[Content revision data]
··········

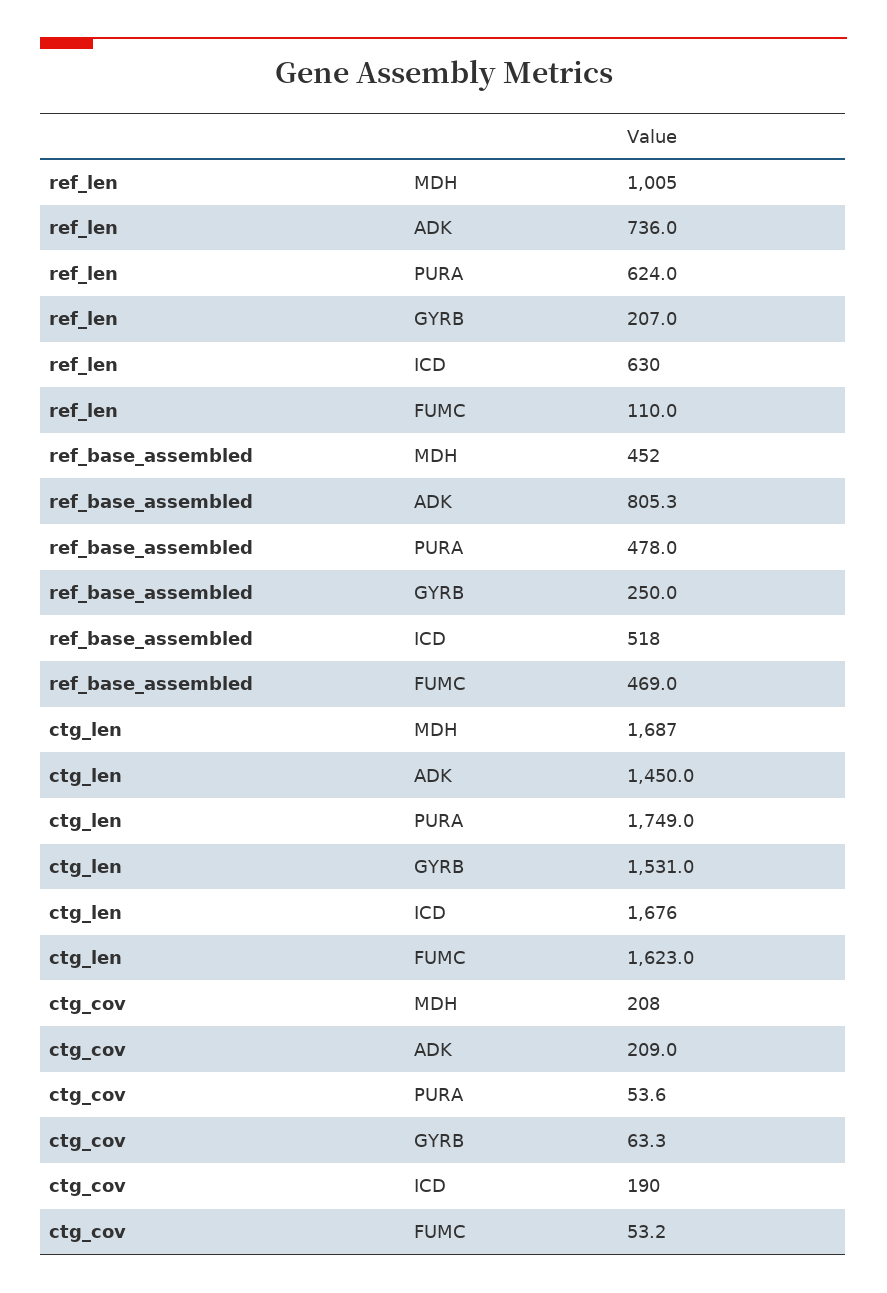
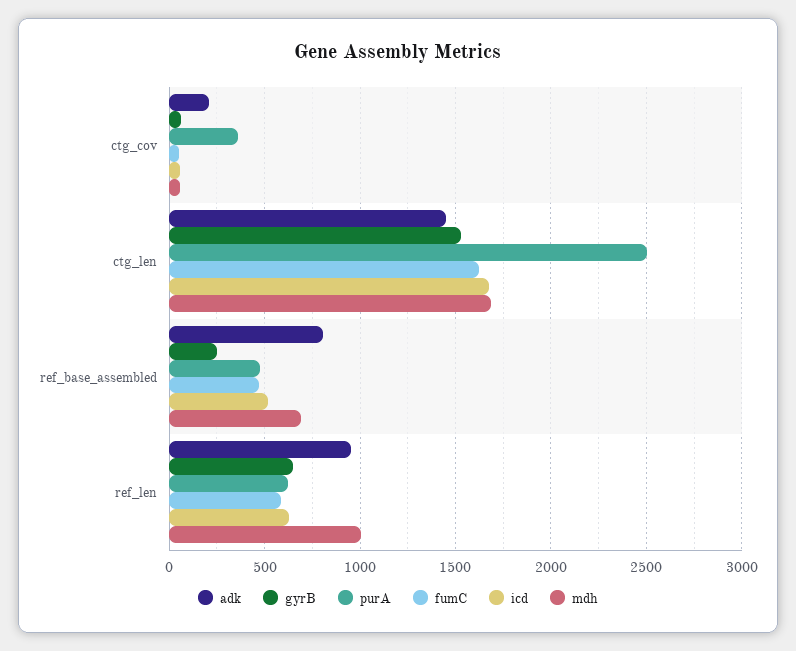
  {
    "MDH": {
      "ref_len": 1005,
-     "ref_base_assembled": 452,
+     "ref_base_assembled": 700,
      "ctg_len": 1687,
-     "ctg_cov": 208
+     "ctg_cov": 50
    },
    "ADK": {
-     "ref_len": 736,
+     "ref_len": 950,
      "ref_base_assembled": 805.3,
      "ctg_len": 1450,
      "ctg_cov": 209
    },
    "PURA": {
      "ref_len": 624,
      "ref_base_assembled": 478,
-     "ctg_len": 1749,
+     "ctg_len": 2500,
-     "ctg_cov": 53.6
+     "ctg_cov": 350
    },
    "GYRB": {
-     "ref_len": 207,
+     "ref_len": 650,
      "ref_base_assembled": 250,
      "ctg_len": 1531,
      "ctg_cov": 63.3
    },
    "ICD": {
      "ref_len": 630,
      "ref_base_assembled": 518,
      "ctg_len": 1676,
-     "ctg_cov": 190
+     "ctg_cov": 50
    },
    "FUMC": {
-     "ref_len": 110,
+     "ref_len": 600,
      "ref_base_assembled": 469,
      "ctg_len": 1623,
      "ctg_cov": 53.2
    }
  }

··········

• Your goal
Give the records above again in full and exactly, but exclude every picture.

• Answer box
  {
    "MDH": {
      "ref_len": 1005,
-     "ref_base_assembled": 452,
+     "ref_base_assembled": 700,
      "ctg_len": 1687,
-     "ctg_cov": 208
+     "ctg_cov": 50
    },
    "ADK": {
-     "ref_len": 736,
+     "ref_len": 950,
      "ref_base_assembled": 805.3,
      "ctg_len": 1450,
      "ctg_cov": 209
    },
    "PURA": {
      "ref_len": 624,
      "ref_base_assembled": 478,
-     "ctg_len": 1749,
+     "ctg_len": 2500,
-     "ctg_cov": 53.6
+     "ctg_cov": 350
    },
    "GYRB": {
-     "ref_len": 207,
+     "ref_len": 650,
      "ref_base_assembled": 250,
      "ctg_len": 1531,
      "ctg_cov": 63.3
    },
    "ICD": {
      "ref_len": 630,
      "ref_base_assembled": 518,
      "ctg_len": 1676,
-     "ctg_cov": 190
+     "ctg_cov": 50
    },
    "FUMC": {
-     "ref_len": 110,
+     "ref_len": 600,
      "ref_base_assembled": 469,
      "ctg_len": 1623,
      "ctg_cov": 53.2
    }
  }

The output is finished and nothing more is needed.